%%
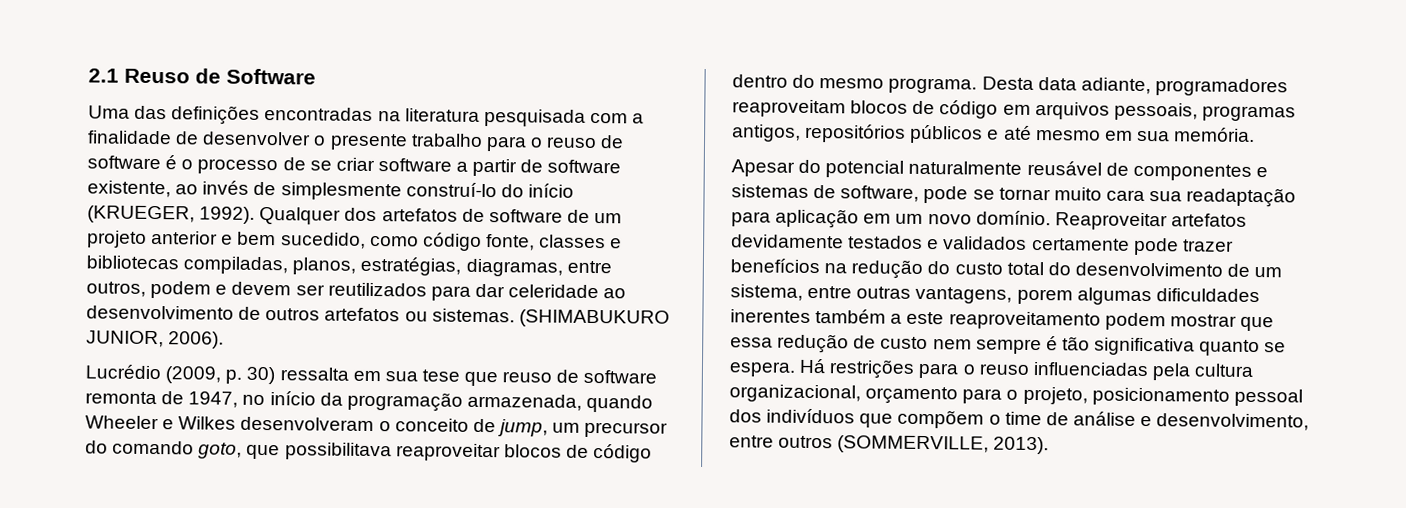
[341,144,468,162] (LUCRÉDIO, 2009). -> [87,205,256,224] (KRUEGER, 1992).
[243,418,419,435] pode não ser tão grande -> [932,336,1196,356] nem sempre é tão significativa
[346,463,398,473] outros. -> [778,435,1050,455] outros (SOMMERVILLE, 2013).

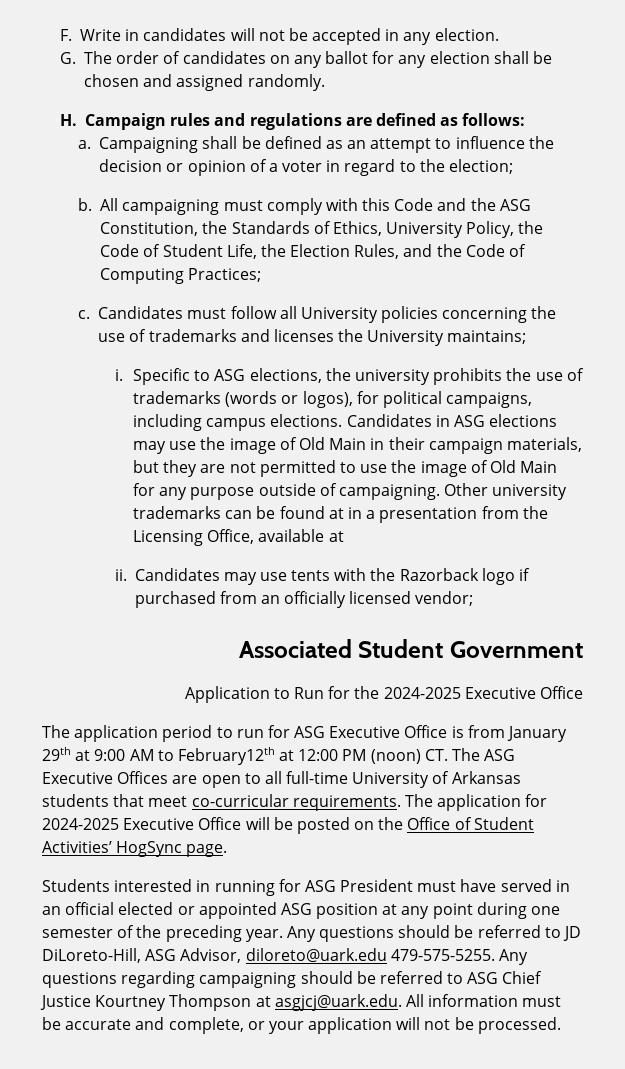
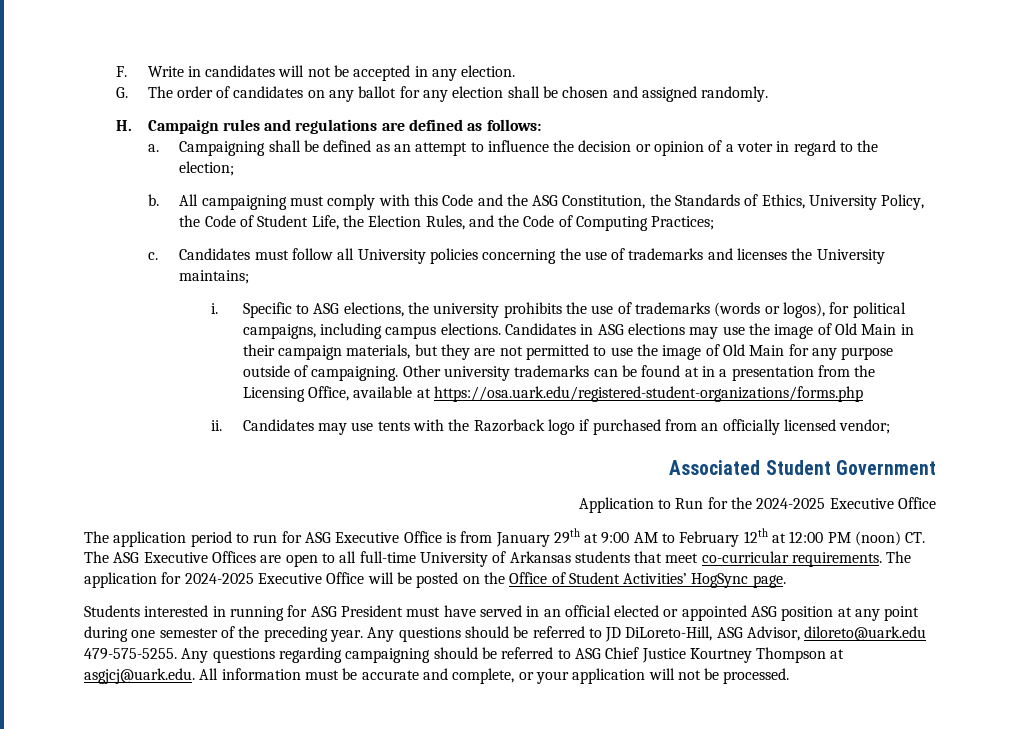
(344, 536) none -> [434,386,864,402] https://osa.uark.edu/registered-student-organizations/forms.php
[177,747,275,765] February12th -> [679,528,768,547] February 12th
%%
%%
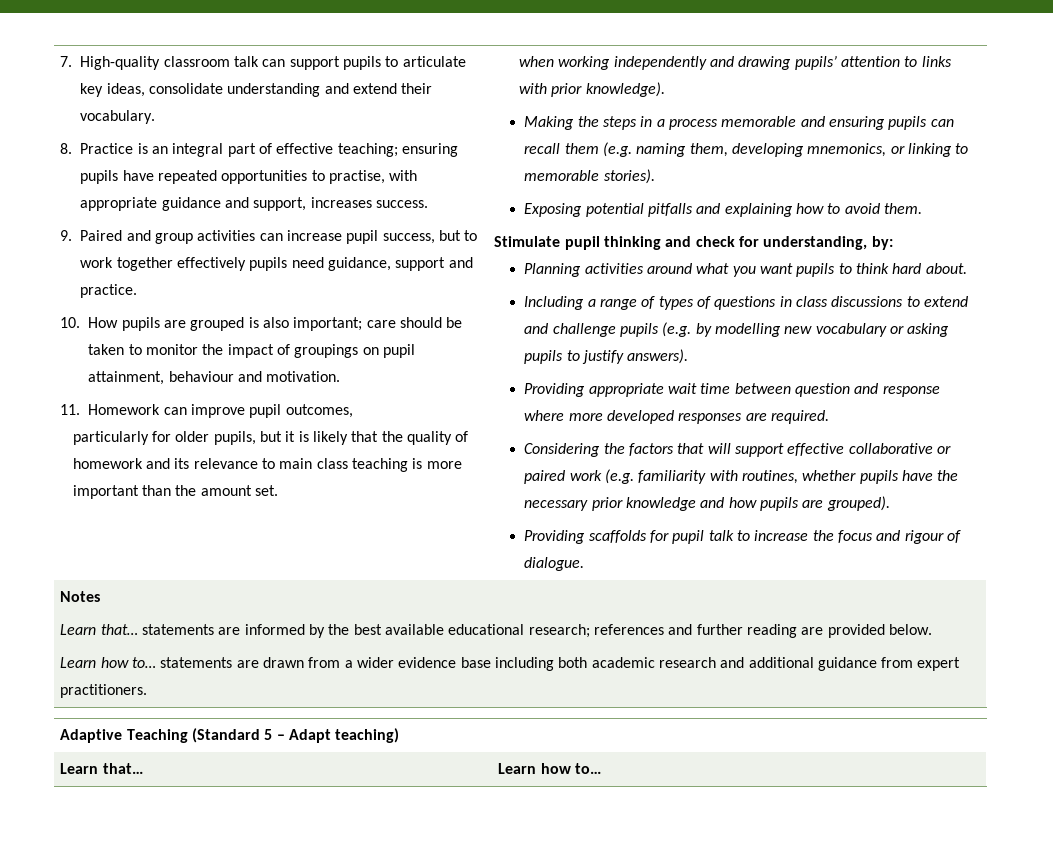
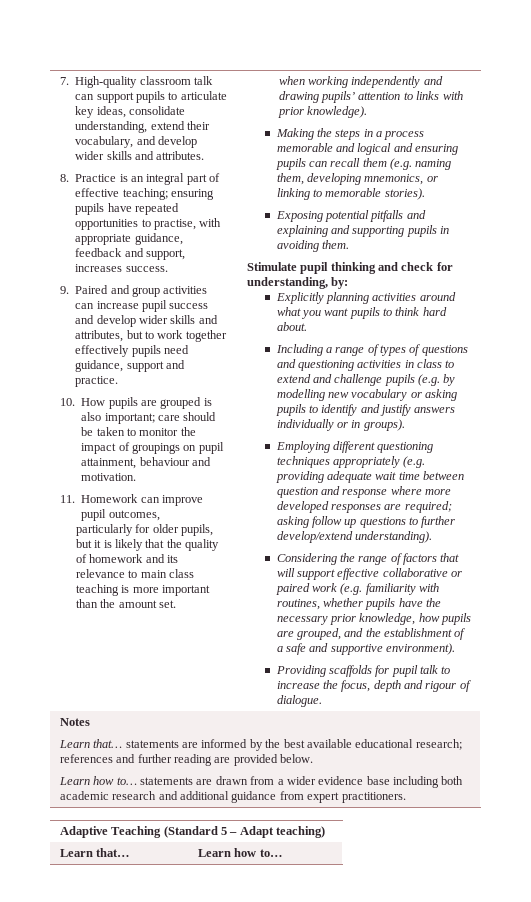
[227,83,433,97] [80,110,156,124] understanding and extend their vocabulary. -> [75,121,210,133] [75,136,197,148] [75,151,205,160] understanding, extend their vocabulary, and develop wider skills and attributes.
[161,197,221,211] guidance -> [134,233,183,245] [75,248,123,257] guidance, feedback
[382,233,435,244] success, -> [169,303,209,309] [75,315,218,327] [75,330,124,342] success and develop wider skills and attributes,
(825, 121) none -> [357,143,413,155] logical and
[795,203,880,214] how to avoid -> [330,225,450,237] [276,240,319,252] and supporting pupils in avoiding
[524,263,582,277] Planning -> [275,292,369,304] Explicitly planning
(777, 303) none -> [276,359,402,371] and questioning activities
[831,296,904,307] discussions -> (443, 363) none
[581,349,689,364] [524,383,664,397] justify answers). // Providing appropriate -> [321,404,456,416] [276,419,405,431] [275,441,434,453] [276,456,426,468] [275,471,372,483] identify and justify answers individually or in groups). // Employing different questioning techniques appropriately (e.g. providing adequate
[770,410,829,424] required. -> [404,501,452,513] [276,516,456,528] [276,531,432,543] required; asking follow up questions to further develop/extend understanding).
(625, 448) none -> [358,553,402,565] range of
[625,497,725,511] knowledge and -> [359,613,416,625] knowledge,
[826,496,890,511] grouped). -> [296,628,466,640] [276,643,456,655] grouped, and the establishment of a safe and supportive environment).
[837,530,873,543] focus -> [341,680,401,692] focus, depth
%%
**Your goal:** All lines above from the line with "[382,233,435,244] success, ->" through the line with "[581,349,689,364] [524,383,664,397] justify", both included, are to be set down exactly, with nothing else.

**Exercise output:**
[382,233,435,244] success, -> [169,303,209,309] [75,315,218,327] [75,330,124,342] success and develop wider skills and attributes,
(825, 121) none -> [357,143,413,155] logical and
[795,203,880,214] how to avoid -> [330,225,450,237] [276,240,319,252] and supporting pupils in avoiding
[524,263,582,277] Planning -> [275,292,369,304] Explicitly planning
(777, 303) none -> [276,359,402,371] and questioning activities
[831,296,904,307] discussions -> (443, 363) none
[581,349,689,364] [524,383,664,397] justify answers). // Providing appropriate -> [321,404,456,416] [276,419,405,431] [275,441,434,453] [276,456,426,468] [275,471,372,483] identify and justify answers individually or in groups). // Employing different questioning techniques appropriately (e.g. providing adequate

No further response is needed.